A la Chambre des représentants, la stratégie républicaine consiste en une politique partisane extrême de découpage électoral – le gerrymandering : l’Ohio par exemple, où Joe Biden a obtenu 45 % des voix, a élu douze représentants républicains et quatre démocrates. Des études ont montré que les démocrates doivent remporter le vote populaire à la Chambre par une marge de onze points pour obtenir une courte majorité, comme celle dont ils jouissent actuellement. Mais comme le recensement national de 2020 donne lieu à un nouveau découpage, nous assistons à une vraie frénésie de gerrymandering, ce qui devrait permettre aux républicains de regagner le contrôle de la Chambre en 2022, même sans gagner une seule voix de plus qu’en 2020.
Démis ou chassés
Plus effrayants sont les efforts pour éliminer les garde-fous qui protègent l’intégrité du comptage. En 2020, beaucoup d’Américains ont découvert qu’après le dépouillement, il y avait tout un processus de certification des résultats à différents niveaux. Traditionnellement, ces certifications étaient automatiques, mais Donald Trump et ses soutiens, invoquant des fraudes non existantes, ont mis la pression sur des fonctionnaires et des élus à chaque niveau, jusqu’au Congrès, le 6 janvier 2021 – l’insurrection contre le Capitole n’étant que la partie visible de l’iceberg – pour annuler sa défaite.

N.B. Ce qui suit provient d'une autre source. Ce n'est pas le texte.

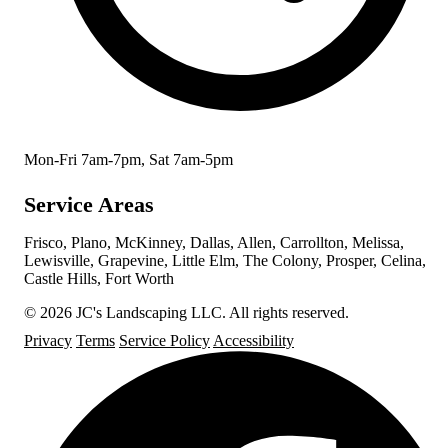
Mon-Fri 7am-7pm, Sat 7am-5pm
Service Areas
Frisco, Plano, McKinney, Dallas, Allen, Carrollton, Melissa,
Lewisville, Grapevine, Little Elm, The Colony, Prosper, Celina,
Castle Hills, Fort Worth
© 2026 JC's Landscaping LLC. All rights reserved.
Privacy
Terms
Service Policy
Accessibility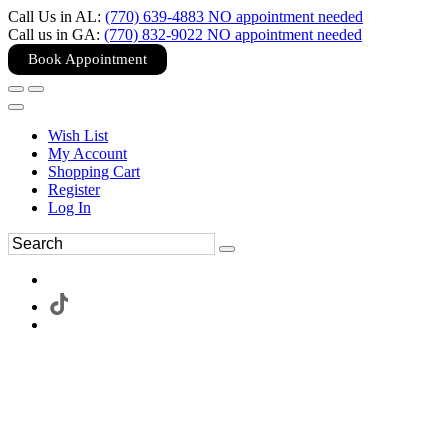
Call Us in AL:
(770) 639-4883 NO appointment needed
Call us in GA:
(770) 832-9022 NO appointment needed
Book Appointment
Wish List
My Account
Shopping Cart
Register
Log In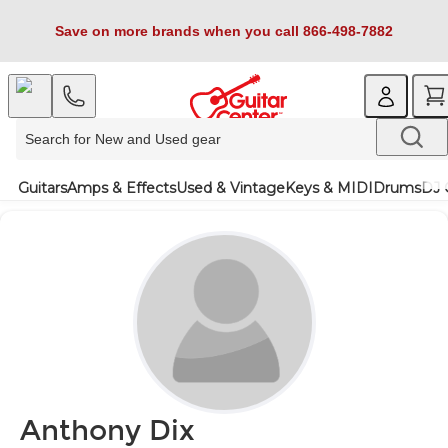
Save on more brands when you call 866-498-7882
Guitars
Amps & Effects
Used & Vintage
Keys & MIDI
Drums
DJ 
Anthony Dix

Mais ces efforts spontanés et amateurs afin d’« arrêter le vol » des élections de 2020 ont cédé la place à une campagne nationale organisée pour garantir que les partisans de Trump auront le contrôle sur les fonctionnaires électoraux qui leur manquait alors [4]. Les républicains récalcitrants, qui ont sauvé le pays en refusant de déclarer faussement une fraude ou de « trouver » plus de voix pour Trump – comme ce dernier l’avait expressément demandé [5] –, sont systématiquement démis ou chassés de leurs fonctions. Certains Etats républicains ont explicitement donné à leur législature le pouvoir d’annuler le vote populaire et de choisir directement leurs grands électeurs.
L’érosion de Joe Biden dans les sondages depuis la débâcle du retrait des troupes américaines de l’Afghanistan, la résurgence du Covid-19 et l’incapacité du président à faire voter ses projets phares sur la relance économique – en raison du pouvoir de blocage de la minorité républicaine au Sénat – hypothèquent les chances électorales des démocrates.
Il est plus que probable que les républicains remportent les élections législatives de mi-mandat en 2022, même avec une minorité de voix. En supposant qu’il soit en bonne santé, Donald Trump sera presque certainement candidat à la présidence en 2024. Nous risquons alors le chaos. Si Donald Trump devient président en étant encore plus minoritaire en nombre de voix, il aura certainement le contrôle de tous les pouvoirs exécutif, législatif et judiciaire. Et alors la démocratie américaine ne sera plus qu’un souvenir.